# first



## BrendaP

If I want to say "First, I want to....." ,  would I use "πρώτα, θέλω να...."   or   "αρχικά, θέλω να...." ?  Or, something else?


----------



## artion

Πρώτα, αρχικά, κατ' αρχάς are OK for "first".


----------



## ireney

Hi there!

Let's see. 
To say "First I want to X" you can go with "πρώτα θέλω να"

If you want to emphasize that this is the first thing you want to do, you can use "πρώτ' απ' όλα (_πρώτο από όλα_ but we never use it without the contractions) Like a "First let's wash all the chairs and then we can see where we'll put them" kind of situation.

If you want to say that the first thing you do is the first stage of something you can use "αρχικά". Say someone asks you what you want to do with a certain room. You have no idea but you do know it needs to be painted. "Αρχικά θέλω να το βάψω. Μετά βλέπουμε". Or you do know what you want to do with it but it's going to take time and/or money to go past the first stage: "Αρχικά θέλω να το βάψω. Μετά θα αγοράσω έπιπλά και μετά θα...."


----------



## BrendaP

Thanks soooo much to both of you.  Don't know what I'd do without this place!!


----------



## amiramir

Thanks for asking this question-- I always get confused. 

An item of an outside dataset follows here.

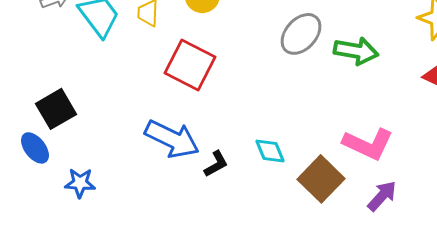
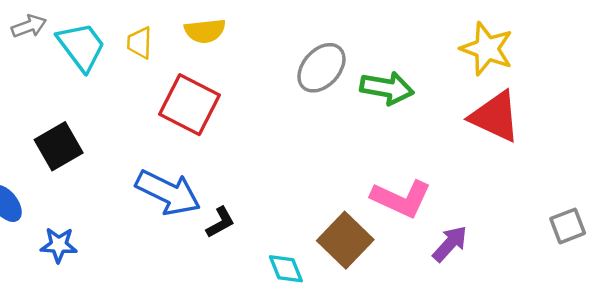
black square: (56, 109) -> (59, 146), moved
cyan diamond: (270, 151) -> (286, 269), moved
purple arrow: (382, 196) -> (450, 244), moved

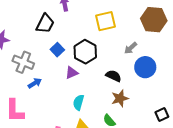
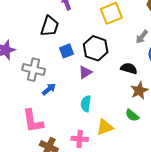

In addition to the suggestions above, what about prwtwn? (or prwton, I can't remember which) How is this used correctly?

Thanks.


----------



## Vana-Titania

_*what about prwton?*_ example: Αν κόψω το κάπνισμα(που δε νομίζω), πρώτον κάνω καλό στην υγεία μου δεύτερον μου περισσεύουν χρήματα. like   first ->second.


----------



## amiramir

wonderful, thank you.


----------



## Acestor

Hi. I think you're better off using *αρχικά* (=στην αρχή, at first) in a past tense sentence rather than doing one thing first, another thing next in the future, e.g.
Αρχικά δεν ήθελαν ούτε να τ' ακούσουν. At first they didn't even want to hear about it.


----------



## Vana-Titania

Well,come to think of it, amiramir asked for the use of "πρώτον" in the sense of "do something first then..", that is , situations that enable actions in an order. I guess my example with smoking had arguments about a topic. I should have thought of a better one.


----------